**Your goal:** List every line of the records below that contains the word "dining", copying each line in full.

*** Stored data Section Begins ***

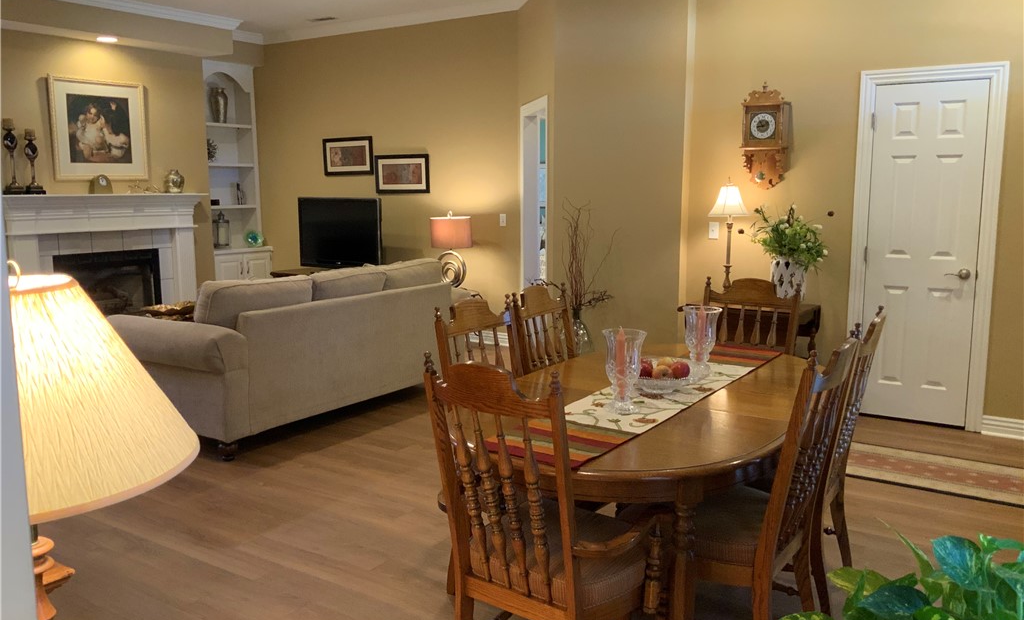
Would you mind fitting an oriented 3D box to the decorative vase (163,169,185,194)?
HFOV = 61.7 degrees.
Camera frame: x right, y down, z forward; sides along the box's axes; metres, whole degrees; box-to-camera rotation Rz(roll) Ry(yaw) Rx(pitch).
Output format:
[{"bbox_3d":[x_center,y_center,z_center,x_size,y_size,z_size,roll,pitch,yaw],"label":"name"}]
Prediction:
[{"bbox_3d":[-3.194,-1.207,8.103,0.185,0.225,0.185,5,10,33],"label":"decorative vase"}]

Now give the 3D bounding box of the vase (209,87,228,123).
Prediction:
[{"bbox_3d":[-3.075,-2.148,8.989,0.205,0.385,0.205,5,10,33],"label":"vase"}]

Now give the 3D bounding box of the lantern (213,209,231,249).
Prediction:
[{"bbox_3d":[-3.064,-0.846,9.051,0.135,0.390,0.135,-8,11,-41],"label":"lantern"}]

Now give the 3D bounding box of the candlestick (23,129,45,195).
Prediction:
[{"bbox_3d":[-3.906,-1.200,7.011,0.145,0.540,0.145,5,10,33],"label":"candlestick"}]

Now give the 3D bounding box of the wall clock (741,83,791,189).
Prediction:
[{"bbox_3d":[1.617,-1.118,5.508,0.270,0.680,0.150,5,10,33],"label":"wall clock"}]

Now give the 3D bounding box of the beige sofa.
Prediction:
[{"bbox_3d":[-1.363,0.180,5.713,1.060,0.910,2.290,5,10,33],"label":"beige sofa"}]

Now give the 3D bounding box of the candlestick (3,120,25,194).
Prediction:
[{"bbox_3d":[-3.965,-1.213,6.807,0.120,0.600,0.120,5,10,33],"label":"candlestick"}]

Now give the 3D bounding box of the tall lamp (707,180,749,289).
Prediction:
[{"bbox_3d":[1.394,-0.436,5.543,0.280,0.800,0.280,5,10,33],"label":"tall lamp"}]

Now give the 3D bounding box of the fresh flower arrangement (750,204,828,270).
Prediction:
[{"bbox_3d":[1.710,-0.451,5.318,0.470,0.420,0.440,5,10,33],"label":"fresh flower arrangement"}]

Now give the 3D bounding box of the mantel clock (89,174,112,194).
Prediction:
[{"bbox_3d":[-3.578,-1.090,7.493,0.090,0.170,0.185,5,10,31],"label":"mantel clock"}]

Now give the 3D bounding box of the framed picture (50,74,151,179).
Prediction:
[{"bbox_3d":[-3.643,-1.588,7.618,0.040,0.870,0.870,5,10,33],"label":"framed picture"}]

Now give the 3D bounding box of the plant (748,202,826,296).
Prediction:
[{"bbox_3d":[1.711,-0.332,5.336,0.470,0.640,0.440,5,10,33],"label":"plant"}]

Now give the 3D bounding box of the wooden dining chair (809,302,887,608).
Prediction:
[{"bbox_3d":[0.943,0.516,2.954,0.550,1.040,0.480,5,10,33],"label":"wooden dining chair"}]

*** Stored data Section Ends ***
*** Stored data Section Begins ***

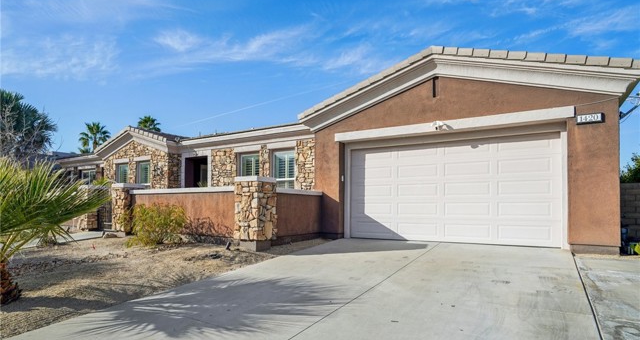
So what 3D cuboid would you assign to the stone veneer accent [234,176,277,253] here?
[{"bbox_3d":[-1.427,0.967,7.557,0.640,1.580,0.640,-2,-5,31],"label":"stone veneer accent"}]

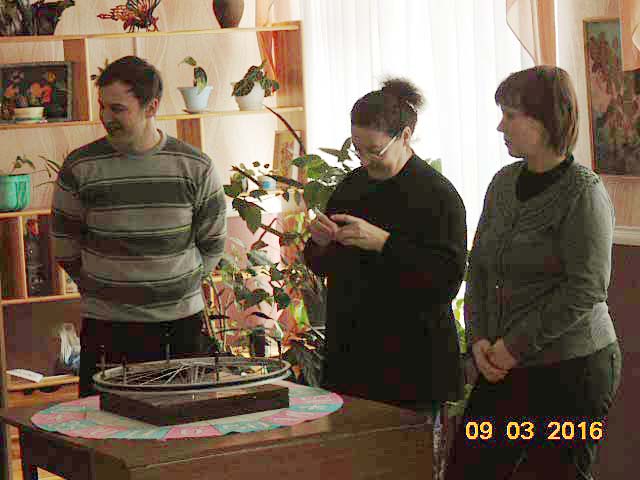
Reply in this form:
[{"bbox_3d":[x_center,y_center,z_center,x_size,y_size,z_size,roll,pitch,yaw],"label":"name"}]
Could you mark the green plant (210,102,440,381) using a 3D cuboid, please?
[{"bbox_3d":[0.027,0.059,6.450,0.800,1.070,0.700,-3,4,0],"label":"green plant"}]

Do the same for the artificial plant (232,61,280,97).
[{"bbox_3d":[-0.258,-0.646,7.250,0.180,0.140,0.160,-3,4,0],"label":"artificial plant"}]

*** Stored data Section Ends ***
*** Stored data Section Begins ***

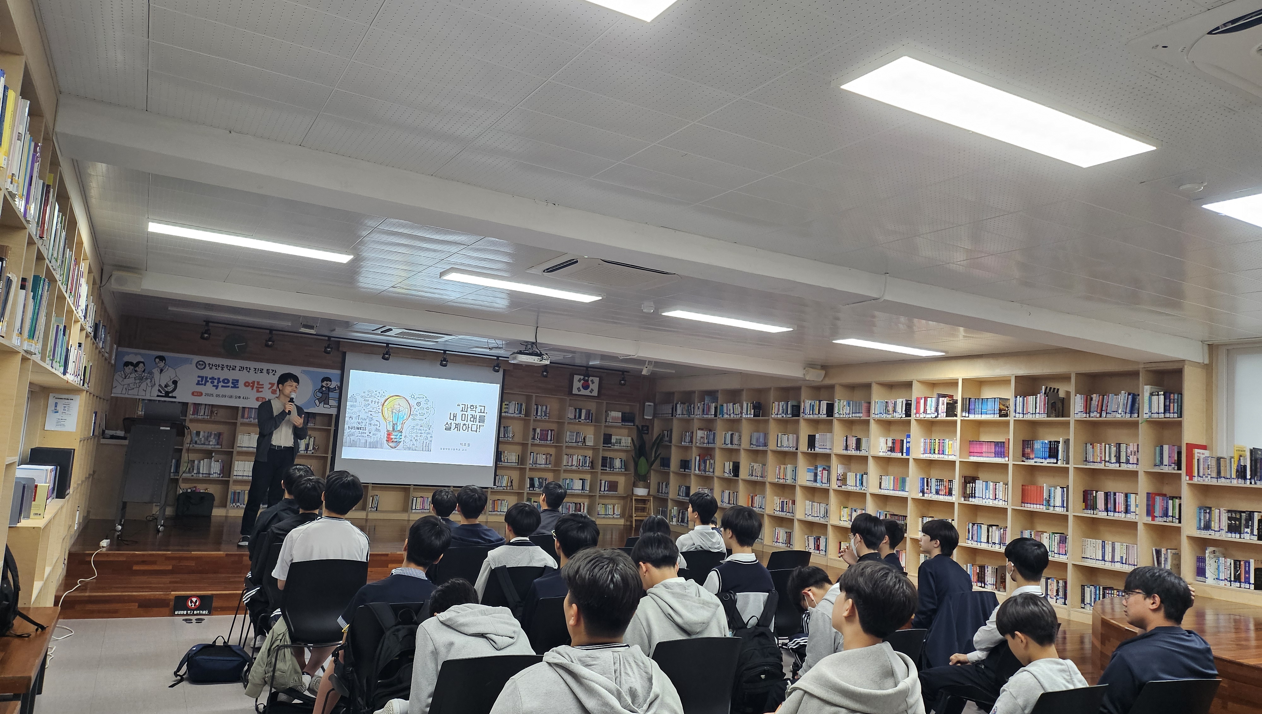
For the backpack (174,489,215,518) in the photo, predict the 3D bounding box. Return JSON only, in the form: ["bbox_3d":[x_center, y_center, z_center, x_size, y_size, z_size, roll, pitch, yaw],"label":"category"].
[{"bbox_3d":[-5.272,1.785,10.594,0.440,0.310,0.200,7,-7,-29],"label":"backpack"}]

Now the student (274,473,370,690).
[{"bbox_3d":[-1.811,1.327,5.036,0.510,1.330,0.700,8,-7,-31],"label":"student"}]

*** Stored data Section Ends ***

**Result:**
Now give the 3D bounding box of the wooden dining chair (809,302,887,608).
[{"bbox_3d":[0.943,0.516,2.954,0.550,1.040,0.480,5,10,33],"label":"wooden dining chair"}]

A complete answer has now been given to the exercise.